Wind Point Partners
- Company type: Private
- Industry: Private equity
- Founded: 1984; 42 years ago
- Headquarters: Chicago, Illinois, United States
- Products: Leveraged buyout, Growth capital
- Total assets: $4 billion
- Number of employees: 30+
- Website: wppartners.com

= Wind Point Partners =

American private equity firm

Wind Point Partners is an American private equity firm focused on growth capital investments and leveraged buyouts in middle-market companies. The firm focuses on the following industry sectors: Consumer Products, Industrial Products, and Business Services. Wind Point's strategy involves partnering with executives who typically have run a P&L of $1 billion or greater to acquire businesses with enterprise values between $100 million and $500 million.
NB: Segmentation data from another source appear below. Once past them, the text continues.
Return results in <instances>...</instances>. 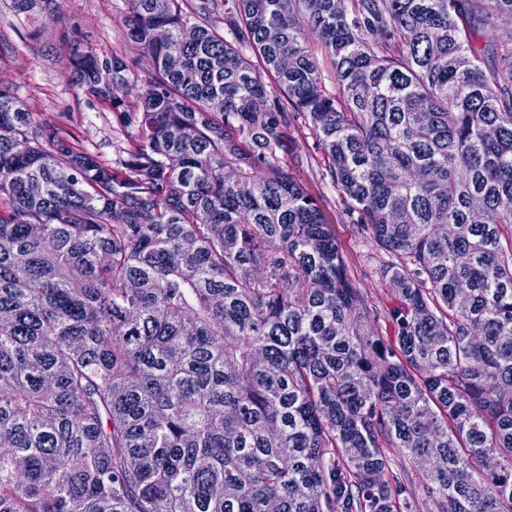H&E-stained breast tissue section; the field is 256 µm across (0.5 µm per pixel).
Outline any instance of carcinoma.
I'll return each instance as SVG.
<instances>
[{"instance_id":"1","label":"carcinoma","mask_w":512,"mask_h":512,"mask_svg":"<svg viewBox=\"0 0 512 512\" xmlns=\"http://www.w3.org/2000/svg\"><path fill=\"white\" fill-rule=\"evenodd\" d=\"M183 2L130 0L133 111L126 55L70 47L112 164L0 82V512H413L418 474L512 512V0ZM297 113L391 306L288 173Z\"/></svg>"}]
</instances>
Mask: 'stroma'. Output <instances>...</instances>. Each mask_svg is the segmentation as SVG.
<instances>
[{
  "mask_svg": "<svg viewBox=\"0 0 512 512\" xmlns=\"http://www.w3.org/2000/svg\"><path fill=\"white\" fill-rule=\"evenodd\" d=\"M129 12V0H63L57 14L49 17L16 13L10 0H0V59L9 65L6 81L38 123L70 130L81 147L108 163L118 157L125 130L109 103L87 98L69 82L68 46L80 42L104 60L115 52L126 53L131 69L126 102L135 104L145 91L147 61L126 40ZM289 148L299 158L289 173L319 200L338 243L352 260L357 288L375 304L389 301L391 287L379 273L389 255L367 238L341 193L325 178L321 151L304 120L295 121Z\"/></svg>",
  "mask_w": 512,
  "mask_h": 512,
  "instance_id": "35a3bbf8",
  "label": "stroma"
}]
</instances>
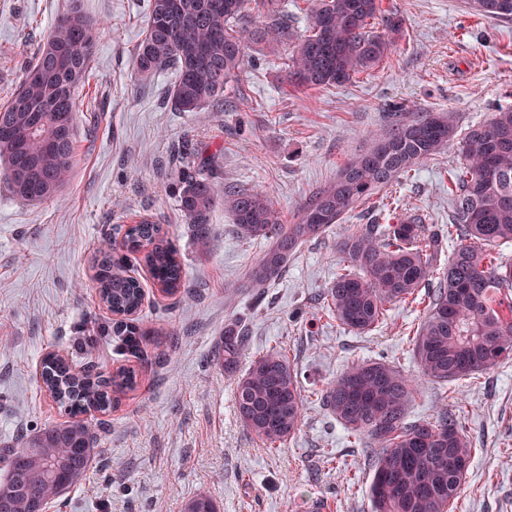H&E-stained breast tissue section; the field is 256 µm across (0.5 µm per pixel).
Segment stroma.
Segmentation results:
<instances>
[{
    "label": "stroma",
    "mask_w": 512,
    "mask_h": 512,
    "mask_svg": "<svg viewBox=\"0 0 512 512\" xmlns=\"http://www.w3.org/2000/svg\"><path fill=\"white\" fill-rule=\"evenodd\" d=\"M101 23L91 104H80L78 163L55 199L12 196L0 177V449L21 448L65 415L45 391L40 361L62 353L76 368H134L133 389L91 415L97 432L86 476L48 512H184L202 493L220 512H303L323 499L329 512H372L368 496L377 451L353 437L321 393L346 366L384 360L418 386L409 420L452 414L471 440L473 462L452 512H512V358L477 378L439 386L419 378L411 339L432 291L387 306L366 333L342 326L325 301L347 259L339 244L356 224H396L412 213L447 230L450 182L461 163L456 144L420 161L370 203L318 239L302 244L264 292L248 274L266 241L242 238L223 205L210 213L208 248L196 243L167 168L170 150L191 137L228 186L265 191L288 222L351 157L370 148L395 106L452 113L458 133L512 107V20L467 9L465 0H381L383 15L404 20L373 69L327 88L294 90L286 56L250 48L224 109L177 111L169 100L175 70H134L149 0H0V102L20 85L40 44L72 2ZM168 231L186 272L181 292L160 291L138 255H126L117 226L137 215ZM127 256L144 288L137 323L153 330L149 359L110 336L92 355L83 332L111 322L95 288L104 233ZM248 330L241 368L273 347L287 351L304 398L299 431L265 448L237 419L236 378L210 360L230 323Z\"/></svg>",
    "instance_id": "35a3bbf8"
}]
</instances>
The firm, which is based in Chicago, Illinois, was founded in 1984. It was founded and funded by S. Curtis Johnson of Racine, Wisconsin, heir to the SC Johnson fortune.

==History==
Since its founding, Wind Point has raised approximately $4 billion of investor commitments and completed more than 100 investments and 300 add-on acquisitions. across its nine private equity funds. The firm began raising their ninth fund in 2019 with a $1.2 billion target. The firm completed fundraising for its eighth fund in 2017 with $985 million of investor commitments. Wind Point's prior funds were raised in 2009 with $915 million of investor commitments and 2005 with $715 million of investor commitments.

Since inception, Wind Point acquisitions have included Pacific Cycle (also maker of Schwinn bicycles), Bushnell Corporation, Bakery Chef, Gehl Foods, Radienz Living (formerly named US Nonwovens), and Ames True Temper.